Assises de Saône-et-Loire : un religieux reconnaît plusieurs agressions sexuelles

Jean-Dominique Lefèvre comparaît devant les assises de Saône-et-Loire, où il est jugé pour des agressions sexuelles sur des fillettes et des viols sur une mineure et une majeure. / © Christophe Busti
Jean-Dominique Lefèvre comparaît devant les assises de Saône-et-Loire, où il est jugé pour des agressions sexuelles sur des fillettes et des viols sur une mineure et une majeure. / © Christophe Busti

Le procès d'un religieux de la communauté de Saint-Jean s'est ouvert jeudi 21 mai 2015 devant les assises de Saône-et-Loire. L’homme est jugé pour des agressions sexuelles sur des fillettes et des viols sur une mineure et une majeure.

Par B.L. avec l'AFP


Qui est le frère Jean-Dominique Lefèvre ?

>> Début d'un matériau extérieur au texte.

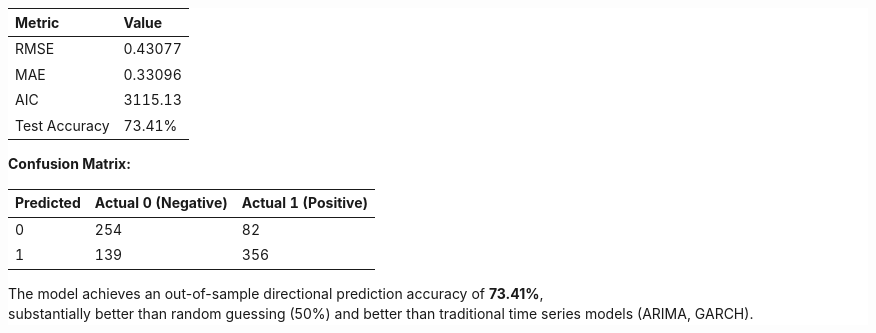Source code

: <table>
<thead>
<tr class="header">
<th style="text-align: left;">Metric</th>
<th style="text-align: left;">Value</th>
</tr>
</thead>
<tbody>
<tr class="odd">
<td style="text-align: left;">RMSE</td>
<td style="text-align: left;">0.43077</td>
</tr>
<tr class="even">
<td style="text-align: left;">MAE</td>
<td style="text-align: left;">0.33096</td>
</tr>
<tr class="odd">
<td style="text-align: left;">AIC</td>
<td style="text-align: left;">3115.13</td>
</tr>
<tr class="even">
<td style="text-align: left;">Test Accuracy</td>
<td style="text-align: left;">73.41%</td>
</tr>
</tbody>
</table>

**Confusion Matrix:**

<table>
<thead>
<tr class="header">
<th style="text-align: left;">Predicted</th>
<th style="text-align: left;">Actual 0 (Negative)</th>
<th style="text-align: left;">Actual 1 (Positive)</th>
</tr>
</thead>
<tbody>
<tr class="odd">
<td style="text-align: left;">0</td>
<td style="text-align: left;">254</td>
<td style="text-align: left;">82</td>
</tr>
<tr class="even">
<td style="text-align: left;">1</td>
<td style="text-align: left;">139</td>
<td style="text-align: left;">356</td>
</tr>
</tbody>
</table>

The model achieves an out-of-sample directional prediction accuracy of
**73.41%**,  
substantially better than random guessing (50%) and better than
traditional time series models (ARIMA, GARCH).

Le religieux comparaît libre sous contrôle judiciaire. Il vit toujours au sein de la communauté de Saint-Jean à Rimont, en Saône-et-Loire. Cette congrégation, qui a été à plusieurs reprises mise en cause pour ses dérives sectaires, compte actuellement environ 500 frères. 

A la barre, Jean-Dominique Lefèvre s'exprime difficilement. Ce Centralien, qualifié d'érudit a raconté comment il avait imposé des caresses à sa petite soeur.
Il comparaît pour des attouchements envers des fillettes, âgées de 8 ans pour la plupart. Il a admis des "gestes déplacés" liés à des "pulsions". Quand les attouchements étaient dénoncés, le religieux demandait pardon à la famille et était déplacé par sa congrégation.

La cour d'assises de Saône-et-Loire
La cour d'assises de Saône-et-Loire


Pour combien d’affaires le religieux est-il jugé ?

Le frère Jean-Dominique Lefèvre, 66 ans, a reconnu, à l'ouverture des débats, "toutes" les agressions sexuelles qui lui sont reprochées entre 1991 et 1999 sur cinq fillettes, en France, et en Roumanie. Il a revanche contesté avoir violé l'une d'elle, Roumaine. Il nie aussi le viol en 2007 d'une jeune femme de 33 ans.

Entre 1992 et 1996, Jean-Dominique Lefèvre est envoyé en mission en Roumanie, où il enseigne le catéchisme et visite des enfants malades à l'hôpital. Il fait alors la connaissance d'une jeune fille de 12 ans, qui l'accuse de viols et dit avoir été témoin d'agressions sexuelles sur des fillettes hospitalisées. "Je ne l'ai jamais violée", a-t-il assuré, avouant des attouchements sexuels à "cinq" reprises sur la jeune fille et des caresses sur trois autres enfants dans un hôpital de Bucarest.
En 1999, il a suivi une thérapie de trois semaines au Canada.

Outre les cinq cas pour lesquels il est jugé devant les assises, Jean-Dominique Lefèvre reconnaît des agressions sexuelles sur "cinq autres enfants en Roumanie et deux ou trois en France", qui n'ont pas tous été identifiés.

Le religieux doit par ailleurs comparaître le 2 juin devant le tribunal correctionnel du Puy-en-Velay, en Haute-Loire, pour l'agression sexuelle d'une mineure en 1991.

Assises de Saône-et-Loire : un religieux reconnaît plusieurs agressions sexuelles
  • Reportage : Maryline Barate et Romain Liboz
  • Montage : Cécile Frèrebeau
  • Intervenant : Philippe Gentien, correspondant en Bourgogne de l'association d'aide aux victimes de dérives dans les mouvements religieux en Europe et à leurs familles
La communauté de Saint-Jean à Rimont, en Saône-et-Loire a déjà fait la une de l’actualité pour des scandales sexuels.
En 2012, un religieux a été condamné à deux reprises pour pédophilie. Le fondateur de la congrégation, frère Philippe, a fait l'objet de révélations après sa mort : des membres de sa communauté l'ont accusé d'abus sexuels.

"C'est l'horreur, cette communauté"

Deux "petits gris" de la communauté -surnom donné en raison de la couleur de leur habit- assistent au procès pour "manifester leur soutien aux victimes".
"On a mis beaucoup trop de temps à prendre conscience de la dangerosité de Jean-Dominique et à prendre en compte les victimes, qui ont vécu des choses terribles", a regretté frère Jean-Eudes.

"C'est l'horreur, cette communauté", a dénoncé Philippe Gentien, de l'association Aide aux victimes de mouvements religieux en Europe et familles (Avref).

Un coup de théâtre s’est produit lors de cette première journée d’audience. Des parents qui étaient dans la salle ont révélé qu’une autre de leurs filles aurait été victime d’attouchements commis par l’accusé. Ce dernier a nié les faits.